In Re: B.B. & T.S.B. - Concurring
This text of In Re: B.B. & T.S.B. - Concurring (In Re: B.B. & T.S.B. - Concurring) is published on Counsel Stack Legal Research, covering Court of Appeals of Tennessee primary law. Counsel Stack provides free access to over 12 million legal documents including statutes, case law, regulations, and constitutions.
Opinion
IN THE COURT OF APPEALS OF TENNESSEE AT NASHVILLE March 19, 2004 Session
IN RE: B. B. & T. S. B.
Appeal from the Circuit Court for Perry County No. 4178 Donald P. Harris, Judge
No. M2003-01234-COA-R3-PT - Filed June 9, 2004
WILLIAM B. CAIN , J., concurring.
I concur in the judgment that grounds for termination of parental rights in this case are not established by clear and convincing evidence.
I continue, however, to adhere to my view that a preponderance of the evidence standard on the one hand and a clear and convincing evidence standard on the other are completely incompatible with each other, both at the trial level and at the appellate level.
In the majority opinion the correct rule in both the trial court and on appellate review are stated wherein it is said:
In order to be clear and convincing, evidence must eliminate any serious or substantial doubt about the correctness of the conclusions to be drawn from the evidence. In re Valentine, 79 S.W.3d at 546; Hodges v. S.C. Toof & Co., 833 S.W.2d 896, 901 n.3 (Ten. 1992); Messier, 905 S.W.2d at 188. Such evidence should produce in the fact-finder’s mind a firm belief or conviction as to the truth of the allegations sought to be established. In re A.D.A., 84 S.W.3d 592, 596 (Tenn.Ct.App. 2002); In re C.W.W., 37 S.W.3d 467, 474 (Tenn.Ct.App. 2000). In contrast to the preponderance of the evidence standard, clear and convincing evidence should demonstrate that the truth of the facts asserted is “highly probable” as opposed to merely “more probable” than not. Lettner v. Plummer, 559 S.W.2d 785, 787 (Tenn. 1977); In re C.W.W., 37 S.W.3d at 474; see also Estate of Acuff v. O’Linger, 56 S.W.3d 527, 537 (Tenn.Ct.App. 2001).
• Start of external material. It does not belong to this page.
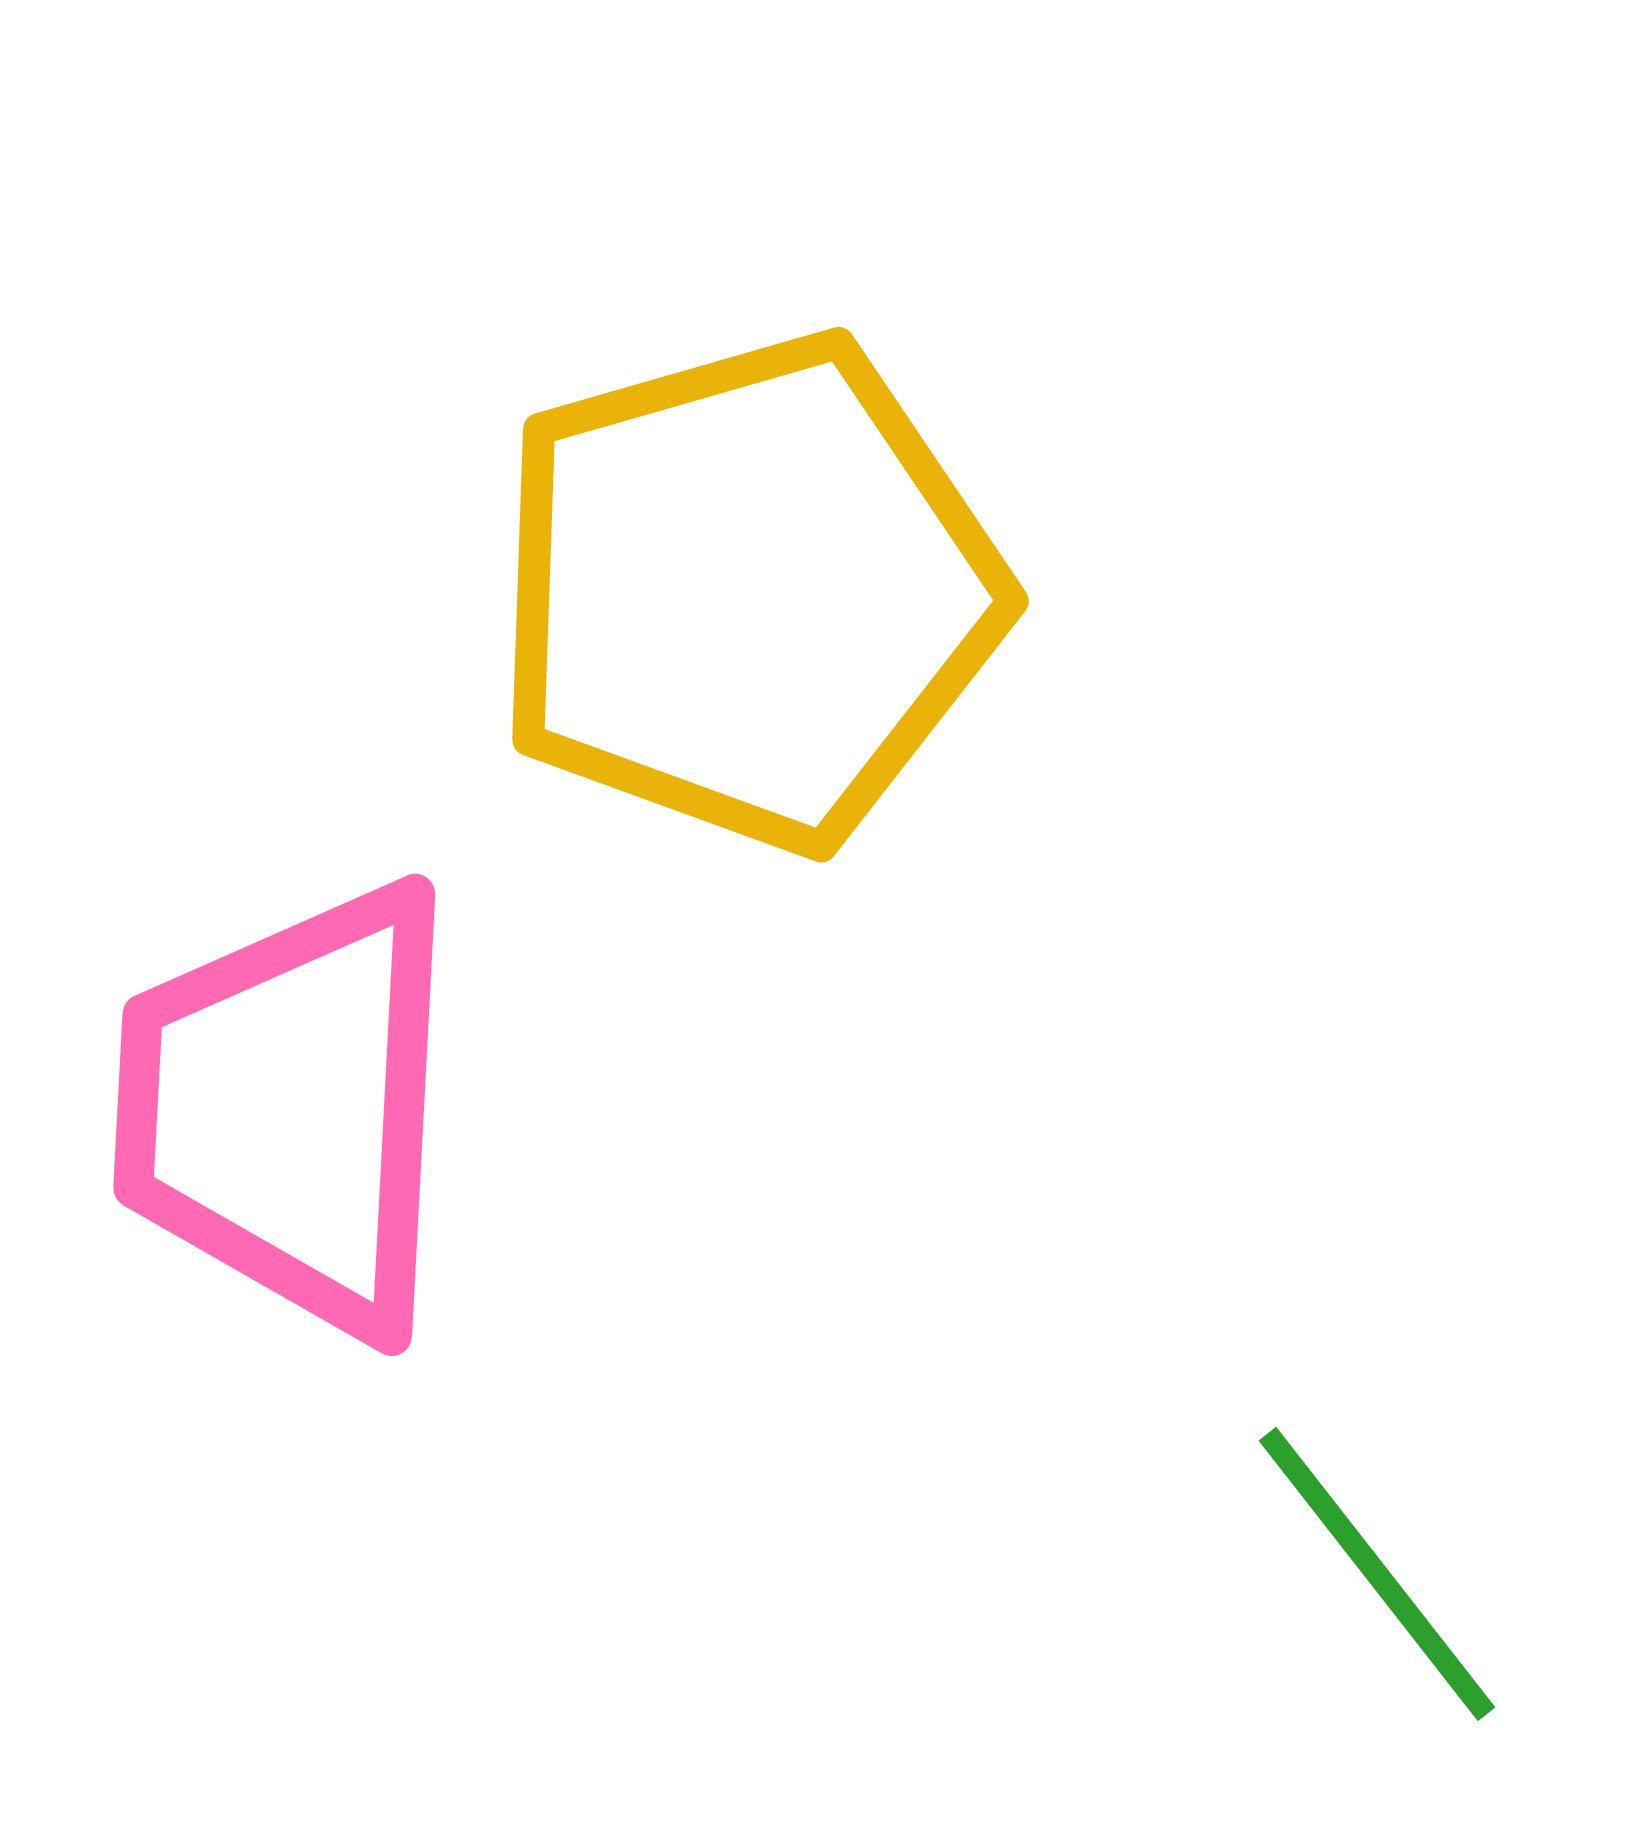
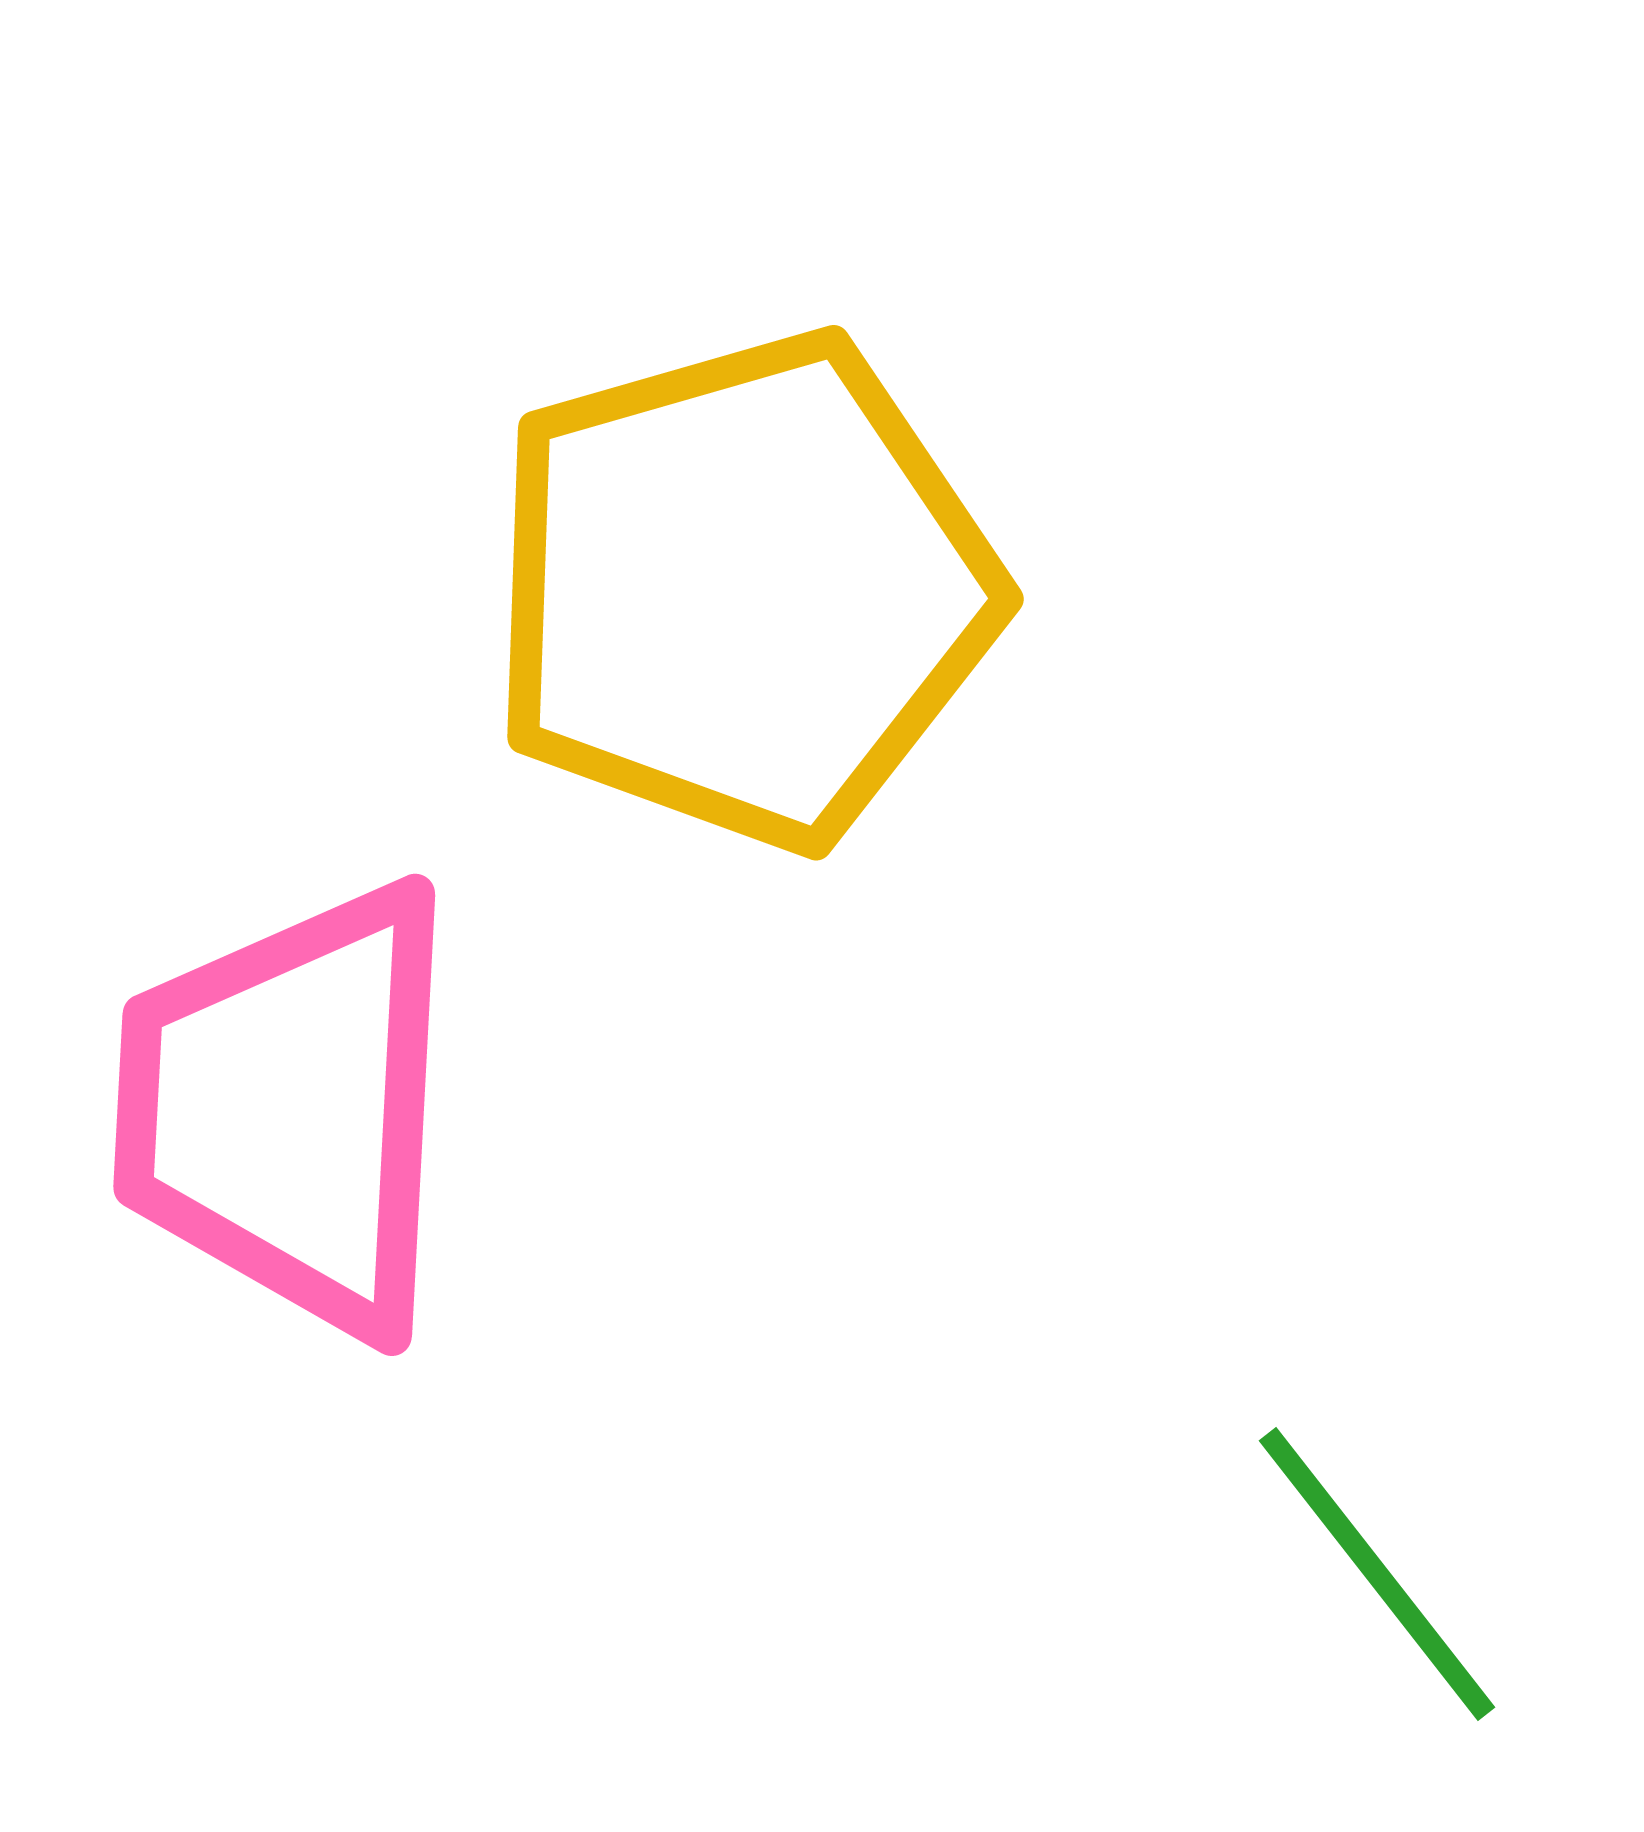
yellow pentagon: moved 5 px left, 2 px up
I part company with the majority, however, in the statement later in the opinion that in appellate review: First, we must review each of the trial court’s specific findings of fact de novo, with a presumption of correctness unless the evidence preponderates otherwise, in accordance with Tenn. R. App. P. 13(d). Then, we must determine whether the facts, either as found by the trial court or as supported by the preponderance of the evidence, clearly and convincingly establish the elements necessary to terminate parental rights. Jones, 92 S.W.3d at 838; In re Valentine, 79 S.W.3d at 548-49.
I do not agree that this is a correct statement of the standard of appellate review. My views are exhaustively set forth in Estate of Acuff v. O’Linger, 56 S.W.3d 527 (Tenn.Ct.App. 2001) perm.app.denied (Oct. 1, 2001) and in In re Z.J.S. and M.J.P., No. M2002-02235-COA-R3-JV, 2003 WL 21266854 (Tenn.Ct.App. June 3, 2003) (no ruling of an app. filed) (Cain, Judge, concurring) and in State v. R.S. and K.S., No. M2002-00919-COA-R3-CV, 2003 WL 22098035 (Tenn.Ct.App. Sept.11,2003) (Cain, Judge, concurring), along with In re: K.N.R., et al., No. M2003-01301-COA- R3-PT (Tenn.Ct.App. 2004); see also Colorado v. New Mexico, 467 U.S. 310, 104 S.Ct. 2433, 81 L.Ed.2d 247 (1984); Taylor v. Commissioner of Mental Health, 481 At.2d 139, 153-54 (Me. 1984); Riley Hill General Contractor, Inc. v. Tandy Corp., 737 P.2d 595, 604 (Or. 1987); Beeler v. American Trust Co., 147 P.2d 583 (Ca. 1944), (Traynor, Justice, dissenting).
Since I agree that the facts supporting termination of parental rights in this case are not supported by evidence sufficient to make their existence “highly probable” I concur in the judgment.